Infine, Skyfall (2012) e Spectre (2015). In quattro film con Daniel Craig, Bond passa dalla giovinezza alla fase matura della vita; dall’entusiasmo alla testardaggine di un uomo adulto che vorrebbe portare a termine il proprio lavoro (liberare il mondo dai cattivi) pur rendendosi conto che è impossibile.

È questo l’uomo di cui Omega condivide con grande rispetto l’evoluzione. L’impressione è che sarebbe ormai sciocco parlare di sponsorizzazione: Bond, semmai, sembra scegliere da sé l’orologio di una marca che, nella sua lunga storia, ha raggiunto una maturità stabile; eppure, ancor ricca di futuro. Come lui.

Perché è Lui, qualunque maschera indossi, comunque si travesta (da bolso Moore, da ironico Brosnan o da saggio Craig), che osserviamo sullo schermo, con ammirazione crescente. Lui, Mister Bond, James Bond.
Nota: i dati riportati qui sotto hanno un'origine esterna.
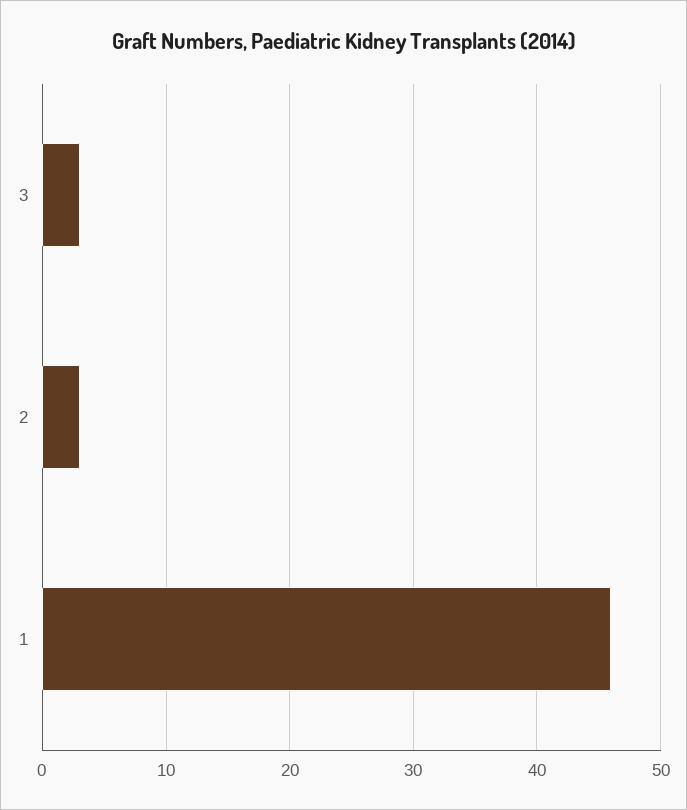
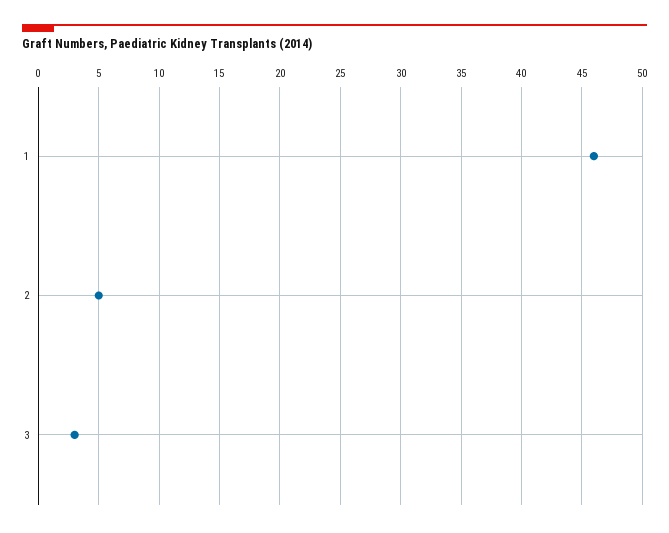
2: 3 -> 5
Che torna a fine settembre 2021 con No Time to Die, 25° episodio della vita di Bond, quinto e ultimo film di Daniel Craig come agente 007, nel quale… Muore o non muore? Non voglio anticipare nulla, ma solo suggerirvi di andare a leggere il testo della canzone di Billie Eilish.

Detto questo, la prossima volta parliamo dell’orologio.